A smashing victory. Aung San Suu Kyi has won the legislative elections in Myanmar. The results are now official. Her party, the National League for Democracy (NLD), has been granted 348 seats in Parliament. Therefore, it gives to the NLD the power to select the country’s next president. This victory is a huge revenge for “the Lady of Rangoon”, the main political figure of Myanmar.
From a residential surveillance to the head of Myanmar, passing by the Nobel Peace Prize. This is the unusual path of Aung San Suu Kyi, leader and founder of the National League for Democracy.
She is about to govern the country which had her placed under house arrest for 20 years, from 1990 to 2010. A sweet revenge for the one who is called “Mother Suu” in her country.
Her arrival in power could mark a major step in the democratic transition which had began 4 years ago, with the auto-dissolution of the military junta.

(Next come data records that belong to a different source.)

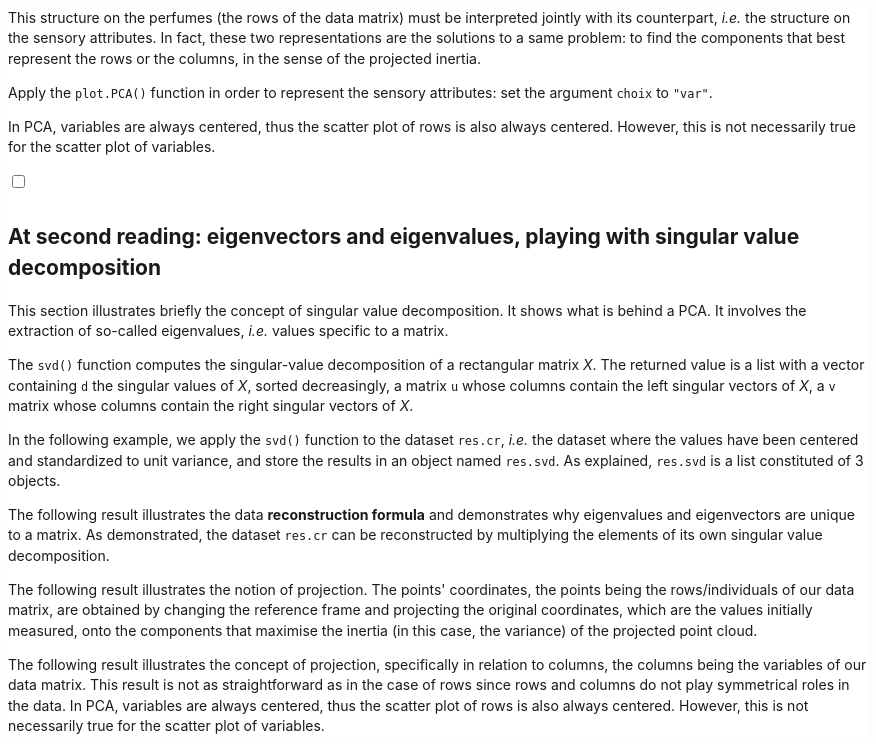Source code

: This structure on the perfumes (the rows of the data matrix) must be interpreted jointly with its counterpart, *i.e.* the structure on the sensory attributes. In fact, these two representations are the solutions to a same problem: to find the components that best represent the rows or the columns, in the sense of the projected inertia.

Apply the `plot.PCA()` function in order to represent the sensory attributes: set the argument `choix` to `"var"`.

<codeblock id="01_88">
</codeblock>

<p>In PCA, variables are always centered, thus the scatter plot of rows is also always centered. However, this is not necessarily true for the scatter plot of variables.</p>

<HTML>
<section class="accordion2">
  <input type="checkbox" name="collapse3" id="handle3">
  <h2 class="handle">
    <label for="handle3">At second reading: eigenvectors and eigenvalues, playing with singular value decomposition</label>
  </h2>
  <div class="content">
  <p> This section illustrates briefly the concept of singular value decomposition. It shows what is behind a PCA. It involves the extraction of so-called eigenvalues, <i>i.e.</i> values specific to a matrix.

  The `svd()` function computes the singular-value decomposition of a rectangular matrix <i>X</i>. The returned value is a list with a vector containing `d` the singular values of <i>X</i>, sorted decreasingly, a matrix `u` whose columns contain the left singular vectors of <i>X</i>, a `v` matrix whose columns contain the right singular vectors of <i>X</i>.
  
  In the following example, we apply the `svd()` function to the dataset `res.cr`, <i>i.e.</i> the dataset where the values have been centered and standardized to unit variance, and store the results in an object named `res.svd`. As explained, `res.svd` is a list constituted of 3 objects. 
  
  The following result illustrates the data <b>reconstruction formula</b> and demonstrates why eigenvalues and eigenvectors are unique to a matrix. As demonstrated, the dataset `res.cr` can be reconstructed by multiplying the elements of its own singular value decomposition.</p>

<codeblock id="01_89_1">
</codeblock>

<p>The following result illustrates the notion of projection. The points' coordinates, the points being the rows/individuals of our data matrix, are obtained by changing the reference frame and projecting the original coordinates, which are the values initially measured, onto the components that maximise the inertia (in this case, the variance) of the projected point cloud.</p>

<codeblock id="01_89_2">
</codeblock>

<p>The following result illustrates the concept of projection, specifically in relation to columns, the columns being the variables of our data matrix. This result is not as straightforward as in the case of rows since rows and columns do not play symmetrical roles in the data. In PCA, variables are always centered, thus the scatter plot of rows is also always centered. However, this is not necessarily true for the scatter plot of variables.</p>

But the road to Rangoon has one last obstacle. The Burmese Constitution prohibits access to the Supreme Function to anyone who got foreign children. This amendment to the Constitution had been created by the military junta, especially targeting Aung San Suu Kyi. She will have to fight her final battle to lead the country.
However, both the President and the commander in chief have acknowledged her victory, which leads us to believe that the transfer of power will be peaceful. The first in decades.
The new Parliament will meet in January, and the new President will be appointed in March. It will be the first time since 1962 that Myanmar will not be ruled by the military establishment.